À la fin, Klaatu décide de ne pas détruire l'humanité immédiatement. Il comprend que les humains sont capables de changer et d'évoluer. Le petit garçon parvient à le convaincre de l'importance de l'amour. Les nanomachines destructrices sont arrêtées juste à temps. La Terre est sauvée, mais elle est privée de toute électricité. Cette panne globale force l'humanité à recommencer à zéro. Klaatu retourne ensuite dans son vaisseau spatial. Son départ laisse les humains face à leurs responsabilités.
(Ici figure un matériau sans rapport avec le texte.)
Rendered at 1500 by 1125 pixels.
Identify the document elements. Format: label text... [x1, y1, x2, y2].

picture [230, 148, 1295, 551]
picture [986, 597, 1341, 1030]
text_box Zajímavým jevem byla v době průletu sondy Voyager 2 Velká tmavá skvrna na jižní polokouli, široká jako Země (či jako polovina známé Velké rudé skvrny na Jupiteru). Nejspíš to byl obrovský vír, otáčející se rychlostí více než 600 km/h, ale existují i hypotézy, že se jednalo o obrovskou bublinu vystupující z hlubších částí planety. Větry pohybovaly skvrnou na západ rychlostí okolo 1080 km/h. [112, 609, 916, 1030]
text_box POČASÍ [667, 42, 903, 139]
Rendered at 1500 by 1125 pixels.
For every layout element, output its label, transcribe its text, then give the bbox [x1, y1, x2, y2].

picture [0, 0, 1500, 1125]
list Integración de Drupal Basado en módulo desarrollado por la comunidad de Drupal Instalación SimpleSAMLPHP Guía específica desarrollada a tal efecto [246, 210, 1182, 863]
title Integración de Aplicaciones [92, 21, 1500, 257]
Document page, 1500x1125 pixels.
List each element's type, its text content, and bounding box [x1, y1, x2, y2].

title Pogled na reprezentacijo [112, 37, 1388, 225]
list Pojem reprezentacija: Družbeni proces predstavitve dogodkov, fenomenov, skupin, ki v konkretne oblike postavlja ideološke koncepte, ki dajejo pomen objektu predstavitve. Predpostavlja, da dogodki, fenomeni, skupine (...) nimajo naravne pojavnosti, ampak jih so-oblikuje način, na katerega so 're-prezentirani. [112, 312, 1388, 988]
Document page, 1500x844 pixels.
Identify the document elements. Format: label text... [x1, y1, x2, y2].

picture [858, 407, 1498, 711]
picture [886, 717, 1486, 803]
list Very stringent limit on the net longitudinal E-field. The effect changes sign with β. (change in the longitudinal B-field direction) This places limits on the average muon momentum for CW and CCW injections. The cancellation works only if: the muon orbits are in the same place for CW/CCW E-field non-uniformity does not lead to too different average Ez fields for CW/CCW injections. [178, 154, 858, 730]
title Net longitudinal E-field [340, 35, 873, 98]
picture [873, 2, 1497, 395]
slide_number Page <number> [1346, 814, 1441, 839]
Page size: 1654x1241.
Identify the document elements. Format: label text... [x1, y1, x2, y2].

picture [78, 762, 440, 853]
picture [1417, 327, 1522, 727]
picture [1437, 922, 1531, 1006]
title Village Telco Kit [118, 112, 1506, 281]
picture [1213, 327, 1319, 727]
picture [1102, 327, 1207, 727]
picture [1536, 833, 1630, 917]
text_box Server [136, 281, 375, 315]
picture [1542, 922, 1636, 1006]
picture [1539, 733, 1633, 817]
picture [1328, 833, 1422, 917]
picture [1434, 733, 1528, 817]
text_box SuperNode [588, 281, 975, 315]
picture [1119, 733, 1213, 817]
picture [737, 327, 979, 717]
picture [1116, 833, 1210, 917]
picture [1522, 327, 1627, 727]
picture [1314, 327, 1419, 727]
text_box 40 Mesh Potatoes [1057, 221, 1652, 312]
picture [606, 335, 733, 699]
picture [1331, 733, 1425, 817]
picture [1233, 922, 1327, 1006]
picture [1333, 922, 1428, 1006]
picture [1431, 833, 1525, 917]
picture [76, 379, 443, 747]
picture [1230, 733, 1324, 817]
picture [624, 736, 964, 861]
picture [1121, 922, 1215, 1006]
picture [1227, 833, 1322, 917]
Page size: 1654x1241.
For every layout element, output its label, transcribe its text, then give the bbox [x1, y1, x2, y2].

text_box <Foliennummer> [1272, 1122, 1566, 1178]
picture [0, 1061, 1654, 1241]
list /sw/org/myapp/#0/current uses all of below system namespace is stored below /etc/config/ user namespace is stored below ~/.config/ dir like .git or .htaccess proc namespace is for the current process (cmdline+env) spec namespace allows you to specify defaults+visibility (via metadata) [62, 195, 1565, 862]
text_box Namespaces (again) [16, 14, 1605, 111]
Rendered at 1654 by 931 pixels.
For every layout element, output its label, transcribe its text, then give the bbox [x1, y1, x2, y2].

Le titre fait référence au jour où la Terre s'immobilise. Il symbolise l'arrêt brutal de toutes les activités humaines. C'est le moment où l'humanité est forcée de s'arrêter pour réfléchir. Le titre reprend exactement celui du film original de 1951. Il évoque une apocalypse douce mais radicale pour la civilisation. L'expression suggère une pause nécessaire dans la course effrénée du monde. Elle marque le début d'une nouvelle ère pour l'espèce humaine. Le titre est donc à la fois littéral et métaphorique.
Le film a généré beaucoup de buzz lors de sa sortie initiale. Des suites ont été un temps envisagées par les producteurs. Cependant, les résultats au box-office n'ont pas justifié une franchise. Des jeux vidéo et des romans dérivés ont été publiés. L'acteur principal a depuis participé à d'autres projets de science-fiction. Le réalisateur a enchaîné avec des films d'horreur à succès. Des rumeurs de reboot circulent régulièrement sur les réseaux sociaux. Les fans attendent toujours une suite à la hauteur de leurs espérances.
Les amateurs de ce genre apprécieront d'autres œuvres de science-fiction. Independence Day propose une invasion extraterrestre plus axée sur l'action. Arrival offre une réflexion plus profonde sur le contact alien. Signes explore la peur de l'invasion avec une ambiance plus intime. La Guerre des Mondes de Spielberg montre un chaos plus réaliste. District 9 aborde les thèmes de l'altérité et de la ségrégation. Interstellar pousse la réflexion sur la survie de l'espèce. Enfin, Contact de Robert Zemeckis traite de la communication avec l'au-delà.